**How to complete this task**
Pull out of the data below the stretch of lines bounded by the one containing "left ankle: (202, 236)" and the one containing "right ankle: (52, 235)", both bounds included, unchanged.

**Source material**
----------------------------------------
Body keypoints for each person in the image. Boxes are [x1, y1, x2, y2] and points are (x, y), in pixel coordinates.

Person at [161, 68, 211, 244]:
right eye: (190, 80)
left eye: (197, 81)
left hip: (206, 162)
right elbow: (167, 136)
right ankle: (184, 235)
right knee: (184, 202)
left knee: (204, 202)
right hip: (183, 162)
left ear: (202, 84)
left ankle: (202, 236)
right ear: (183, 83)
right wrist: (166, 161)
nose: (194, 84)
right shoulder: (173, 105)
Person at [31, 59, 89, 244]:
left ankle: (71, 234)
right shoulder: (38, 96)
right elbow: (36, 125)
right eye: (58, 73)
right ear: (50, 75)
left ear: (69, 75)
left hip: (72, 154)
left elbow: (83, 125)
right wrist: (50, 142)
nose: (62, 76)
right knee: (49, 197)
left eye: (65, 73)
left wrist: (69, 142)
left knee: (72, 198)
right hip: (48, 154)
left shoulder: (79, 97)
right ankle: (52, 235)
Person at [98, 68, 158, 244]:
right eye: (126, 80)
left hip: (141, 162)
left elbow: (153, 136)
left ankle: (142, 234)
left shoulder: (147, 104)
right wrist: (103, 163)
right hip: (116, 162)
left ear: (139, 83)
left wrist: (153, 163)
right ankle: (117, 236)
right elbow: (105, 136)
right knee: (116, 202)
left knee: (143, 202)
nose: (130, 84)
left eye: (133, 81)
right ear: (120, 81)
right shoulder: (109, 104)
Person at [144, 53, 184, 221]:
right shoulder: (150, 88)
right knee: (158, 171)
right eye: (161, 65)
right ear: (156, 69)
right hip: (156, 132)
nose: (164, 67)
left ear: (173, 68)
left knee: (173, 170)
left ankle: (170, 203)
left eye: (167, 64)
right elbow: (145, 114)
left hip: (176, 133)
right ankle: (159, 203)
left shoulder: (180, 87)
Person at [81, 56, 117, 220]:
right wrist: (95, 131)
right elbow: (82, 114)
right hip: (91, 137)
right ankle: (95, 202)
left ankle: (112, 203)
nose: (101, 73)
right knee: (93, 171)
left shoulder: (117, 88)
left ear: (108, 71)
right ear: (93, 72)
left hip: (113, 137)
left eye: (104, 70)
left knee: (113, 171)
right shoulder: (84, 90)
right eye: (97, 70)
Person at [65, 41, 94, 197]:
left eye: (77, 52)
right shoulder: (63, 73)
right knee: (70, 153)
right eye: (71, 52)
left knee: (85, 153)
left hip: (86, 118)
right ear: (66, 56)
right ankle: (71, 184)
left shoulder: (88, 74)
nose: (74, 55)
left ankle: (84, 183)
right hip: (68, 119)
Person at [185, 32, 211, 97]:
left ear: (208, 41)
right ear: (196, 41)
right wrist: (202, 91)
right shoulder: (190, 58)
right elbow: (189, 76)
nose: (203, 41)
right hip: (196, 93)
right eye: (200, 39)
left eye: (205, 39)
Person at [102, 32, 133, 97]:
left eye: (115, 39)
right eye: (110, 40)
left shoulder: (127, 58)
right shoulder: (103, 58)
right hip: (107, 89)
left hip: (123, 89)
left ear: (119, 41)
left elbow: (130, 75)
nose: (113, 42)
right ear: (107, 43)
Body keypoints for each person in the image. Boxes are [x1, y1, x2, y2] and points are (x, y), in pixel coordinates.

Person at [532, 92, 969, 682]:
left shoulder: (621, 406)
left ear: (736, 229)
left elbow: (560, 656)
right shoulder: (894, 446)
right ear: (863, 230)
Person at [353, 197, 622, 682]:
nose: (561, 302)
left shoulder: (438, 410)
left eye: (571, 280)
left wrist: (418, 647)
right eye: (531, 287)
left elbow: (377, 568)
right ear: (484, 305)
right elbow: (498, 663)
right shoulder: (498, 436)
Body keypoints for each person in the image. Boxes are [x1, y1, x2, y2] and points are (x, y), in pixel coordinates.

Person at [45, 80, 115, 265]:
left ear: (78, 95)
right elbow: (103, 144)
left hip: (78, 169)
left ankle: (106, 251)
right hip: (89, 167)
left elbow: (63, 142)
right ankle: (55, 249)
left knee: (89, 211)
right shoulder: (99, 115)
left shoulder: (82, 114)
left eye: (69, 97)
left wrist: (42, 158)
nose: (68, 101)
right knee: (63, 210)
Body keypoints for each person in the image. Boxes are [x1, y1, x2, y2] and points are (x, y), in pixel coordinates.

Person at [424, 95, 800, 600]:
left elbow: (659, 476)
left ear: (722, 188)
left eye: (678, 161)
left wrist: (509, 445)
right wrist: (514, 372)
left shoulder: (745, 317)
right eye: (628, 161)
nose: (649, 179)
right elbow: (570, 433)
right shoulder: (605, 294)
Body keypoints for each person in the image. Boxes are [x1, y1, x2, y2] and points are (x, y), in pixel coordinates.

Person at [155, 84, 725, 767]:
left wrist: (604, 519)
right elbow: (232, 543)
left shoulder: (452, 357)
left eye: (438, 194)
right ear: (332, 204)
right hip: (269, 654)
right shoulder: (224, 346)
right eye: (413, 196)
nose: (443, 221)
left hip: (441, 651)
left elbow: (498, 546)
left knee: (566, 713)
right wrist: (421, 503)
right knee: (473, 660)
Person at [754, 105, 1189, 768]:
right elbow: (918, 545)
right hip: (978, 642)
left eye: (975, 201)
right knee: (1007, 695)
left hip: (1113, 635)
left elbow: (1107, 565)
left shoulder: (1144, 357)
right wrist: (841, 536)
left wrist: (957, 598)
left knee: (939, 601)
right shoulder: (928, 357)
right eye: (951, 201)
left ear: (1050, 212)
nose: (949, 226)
----------------------------------------
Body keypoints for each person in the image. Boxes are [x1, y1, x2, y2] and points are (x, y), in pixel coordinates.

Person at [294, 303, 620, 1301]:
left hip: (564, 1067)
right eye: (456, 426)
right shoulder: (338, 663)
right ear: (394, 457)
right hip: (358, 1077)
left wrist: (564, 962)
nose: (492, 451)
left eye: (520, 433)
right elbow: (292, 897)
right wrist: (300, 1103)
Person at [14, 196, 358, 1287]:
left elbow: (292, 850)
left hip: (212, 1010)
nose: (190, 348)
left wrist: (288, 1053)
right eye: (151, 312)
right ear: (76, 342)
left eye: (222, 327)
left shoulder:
----------------------------------------
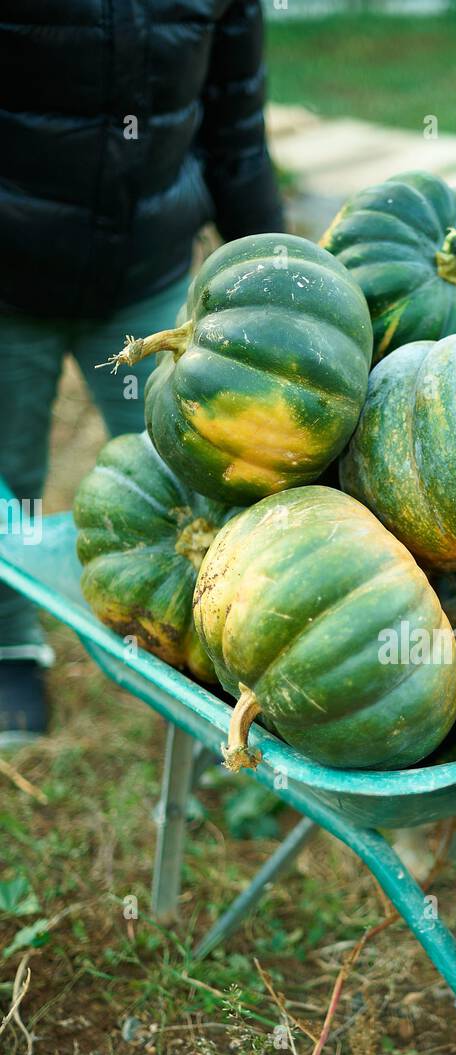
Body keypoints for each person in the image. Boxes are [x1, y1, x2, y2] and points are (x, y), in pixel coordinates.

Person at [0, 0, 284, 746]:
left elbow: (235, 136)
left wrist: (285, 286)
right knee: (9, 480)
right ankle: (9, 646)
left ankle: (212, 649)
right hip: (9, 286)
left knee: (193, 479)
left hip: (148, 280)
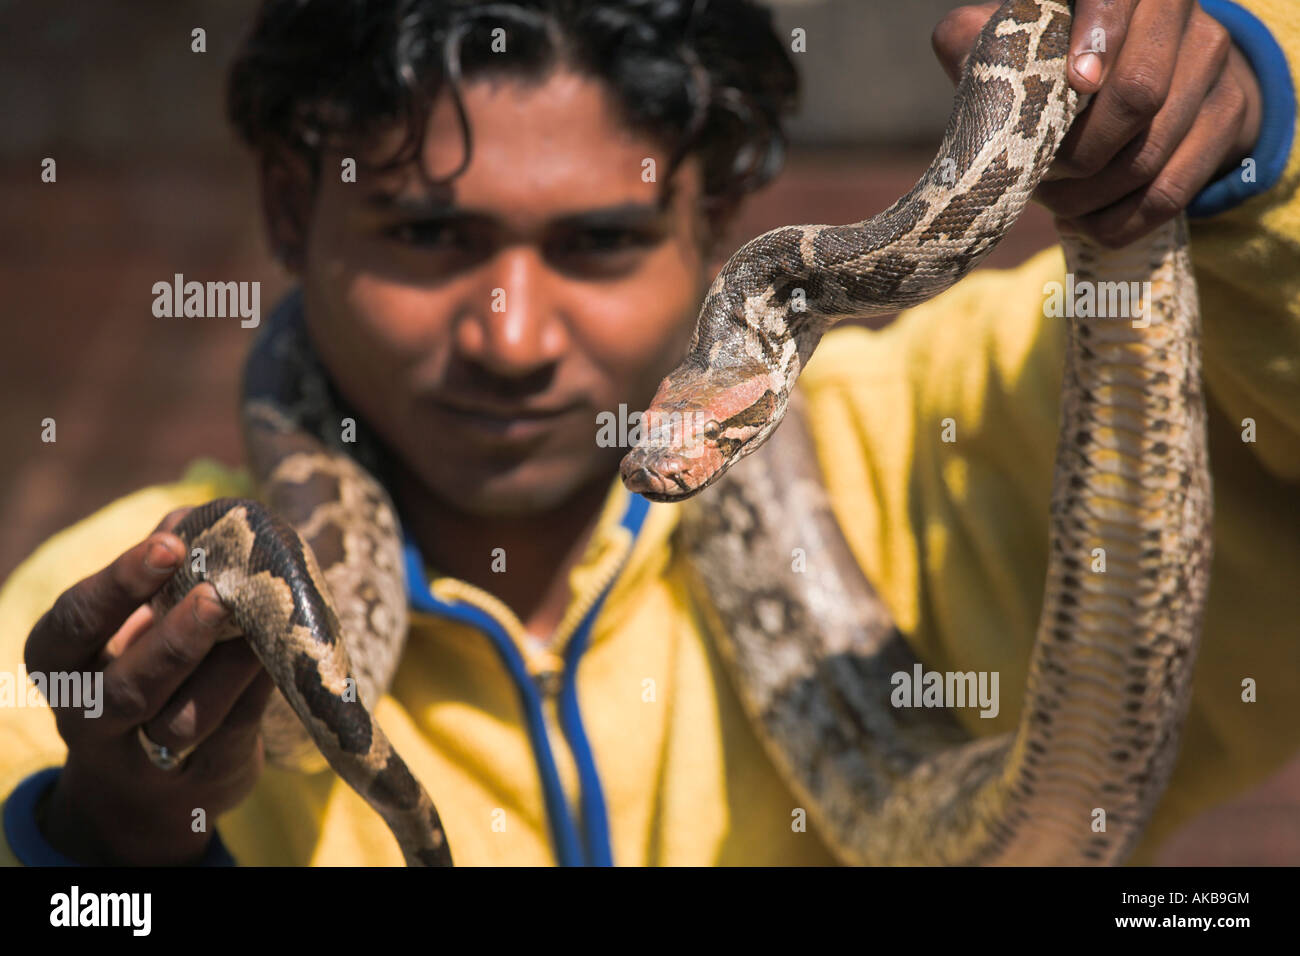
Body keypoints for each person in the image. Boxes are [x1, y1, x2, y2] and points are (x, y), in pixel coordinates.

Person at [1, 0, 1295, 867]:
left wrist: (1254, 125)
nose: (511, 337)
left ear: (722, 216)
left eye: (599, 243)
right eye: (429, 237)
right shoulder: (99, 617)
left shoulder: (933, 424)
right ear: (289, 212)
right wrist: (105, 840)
----------------------------------------
**Solution to this exercise**
left ankle: (202, 236)
right ear: (183, 83)
right wrist: (166, 161)
nose: (194, 84)
right shoulder: (173, 105)
Person at [31, 59, 89, 244]:
left ankle: (71, 234)
right shoulder: (38, 96)
right elbow: (36, 125)
right eye: (58, 73)
right ear: (50, 75)
left ear: (69, 75)
left hip: (72, 154)
left elbow: (83, 125)
right wrist: (50, 142)
nose: (62, 76)
right knee: (49, 197)
left eye: (65, 73)
left wrist: (69, 142)
left knee: (72, 198)
right hip: (48, 154)
left shoulder: (79, 97)
right ankle: (52, 235)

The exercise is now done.